まず、ビスフェノールの毒性について見ていきましょう。普通、私たちの体に悪影響があるものというと、たくさん摂取すればするほど悪い影響を与えるのが一般的ですよね。しかし、ビスフェノールAは従来考えられているよりもさらに少ない摂取量のときに毒性がある「低用量仮説」ということが言われていました。ちょっと「?」となってしまうと思いますが、何らかの作用で少ない摂取量のときに限り毒性があらわれるという結果が出たそうなんです。

…しかし、これについてはその後に検証された結果、やっぱりそんなことはない!という結果が出ているんだそう。また、日本の厚生労働省ではラットやマウスでの実験で、このようにビスフェノールAの低用量での摂取で毒性があらわれないということを検証しています。

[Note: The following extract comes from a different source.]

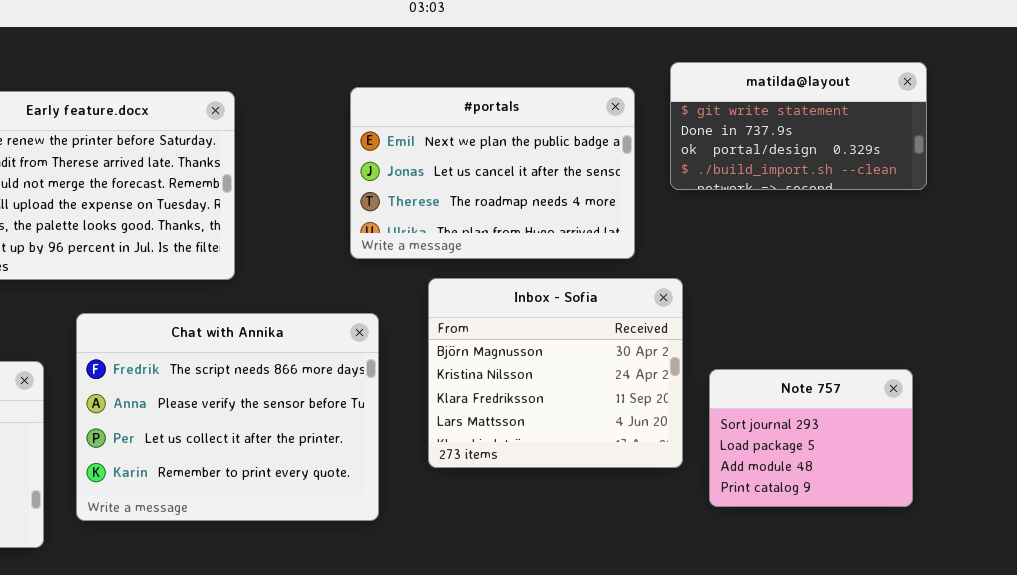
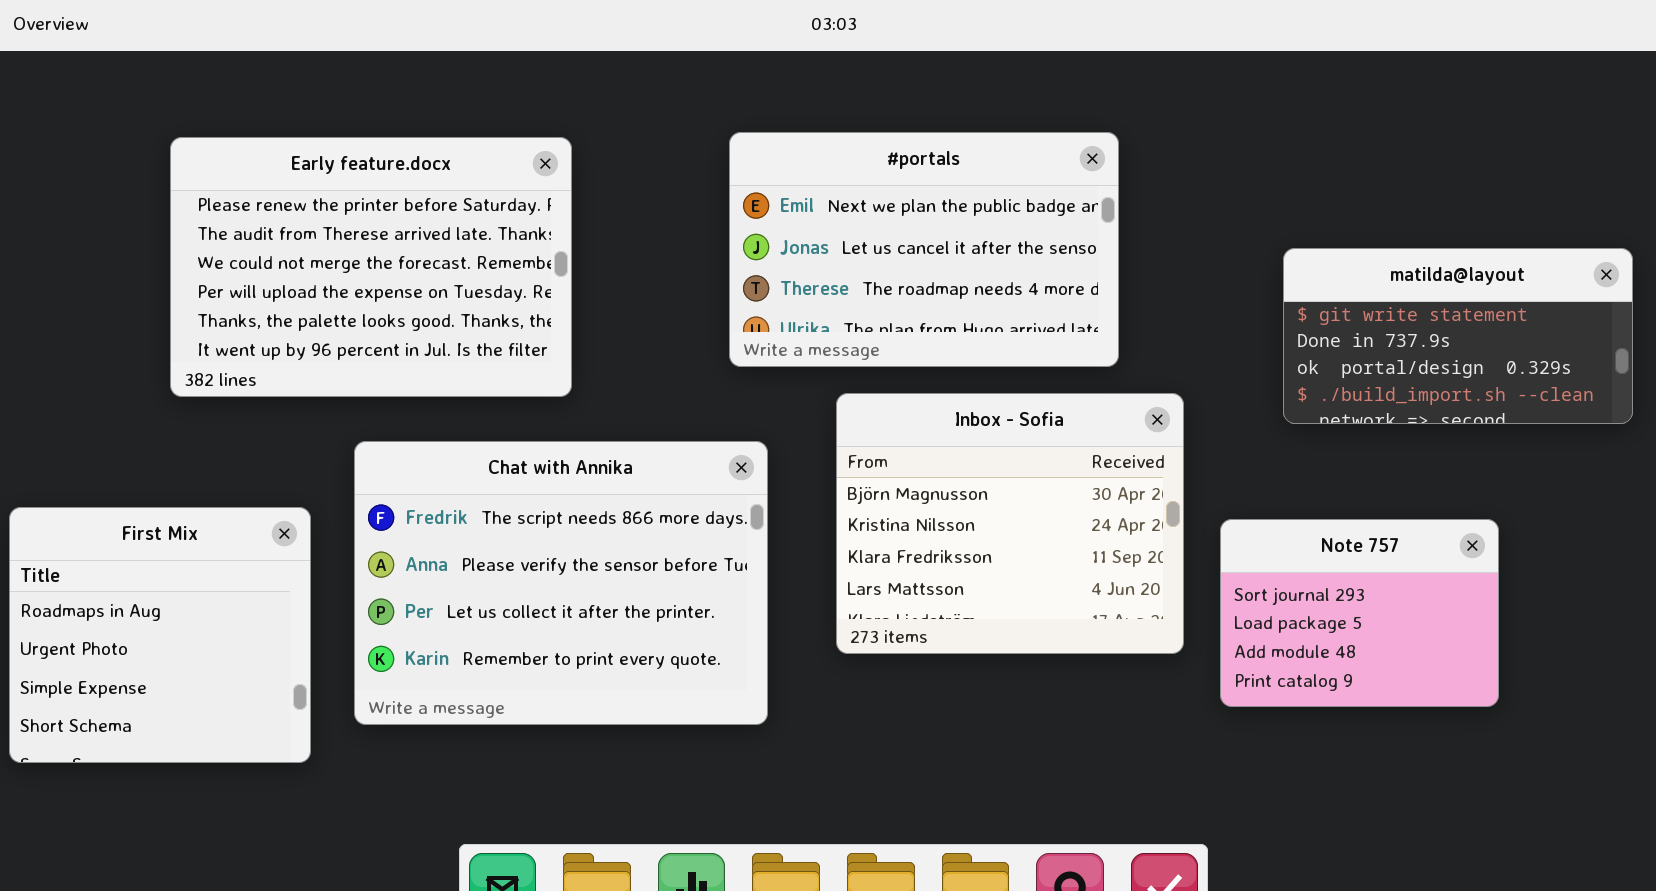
matilda@layout: [670,62,927,190] -> [1283,248,1633,424], moved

ですが、妊婦さんやおなかの赤ちゃん、小さな赤ちゃんに対してはまだ研究段階ということなので、油断はできません。そういったことを踏まえると、やっぱりわずかでも可能性があるものは避けておいた方が良いのではないでしょうか。

内分泌かく乱化学物質である

あまり聞きなれない言葉ではありますが、内分泌というのはホルモンのことをいいます。女性ホルモン、男性ホルモンなどのよく聞くホルモンのことですね。女性であれば、生理がやってくるサイクルというのはホルモンが指令を出していたり、思春期の成長などもホルモンの役割になっていますよね。

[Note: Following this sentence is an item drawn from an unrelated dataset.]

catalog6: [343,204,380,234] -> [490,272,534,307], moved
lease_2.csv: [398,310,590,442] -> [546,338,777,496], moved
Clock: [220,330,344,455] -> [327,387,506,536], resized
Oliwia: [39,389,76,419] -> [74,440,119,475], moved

健康で正常な体であれば、必要なホルモンが必要なときに必要なだけ分泌されます。妊娠中によくあるマイナートラブルも、このホルモンが原因だとされています。妊娠中に起こるマイナートラブルについてはこちらからごらんください

ビスフェノールAを摂取すると、エストロゲン受容体というものが活性化されます。エストロゲン受容体というのは、ビスフェノールAが入ってきたことによって刺激され、その刺激を変換してエストロゲンの働きを高める・同じような働きをするよう呼びかける司令塔の部分です。つまり、ビスフェノールAを摂取すると女性ホルモン(エストロゲン)のような働きをするということになります。思わぬところでエストロゲンの働きが増えてしまうため、人によっては体の調子がおかしくなってしまう…ということがあるんだそうです。

胎児の神経の発達に影響がある

妊婦さんやママさんでもっとも気になるのがこの問題だと思います。マウスでの実験では、ビスフェノールAを摂取させたマウスの子どもは神経細胞の数が少なくなってしまうということが報告されています。さらに、その異常は産まれたあとの新生児のときにも続いているということで、妊婦さん・胎児については警戒すべきと言われているんです。

ビスフェノールについての注意点

このようにビスフェノール、特にAとBについてはさまざまな影響が心配されているので、妊婦さんや小さなお子さんがいらっしゃる家庭では避けておくほうが無難だと言われています。ビスフェノールが私たち人間の体に及ぼす影響がすべてわかったというわけではありませんし、以前言われていた毒性については問題ないと解決はしたものの、妊婦さん・胎児・赤ちゃんへの影響がわかっているわけではありません。ですから、ビスフェノールが使われている哺乳瓶やコップ、お皿などの容器をはじめ、海外製の缶詰といったものについては注意が必要です。日本の厚生労働省でもビスフェノールについてのQ&Aをチェックすることができますので、ぜひ見てみてくださいね。厚生労働省HP(外部サイト)>>

ちなみに、カナダでは2010年に神経の異常や早熟を引き起こす原因になるということで、ビスフェノールが有害物質に指定されています。詳しいことがまだわかっていないビスフェノールAとビスフェノールBですが、決して良い報告があるわけではありません。妊婦さん・胎児・赤ちゃんについては特に健康な成人と違う結果が引き起こされることが多いので、注意した方が良いでしょう。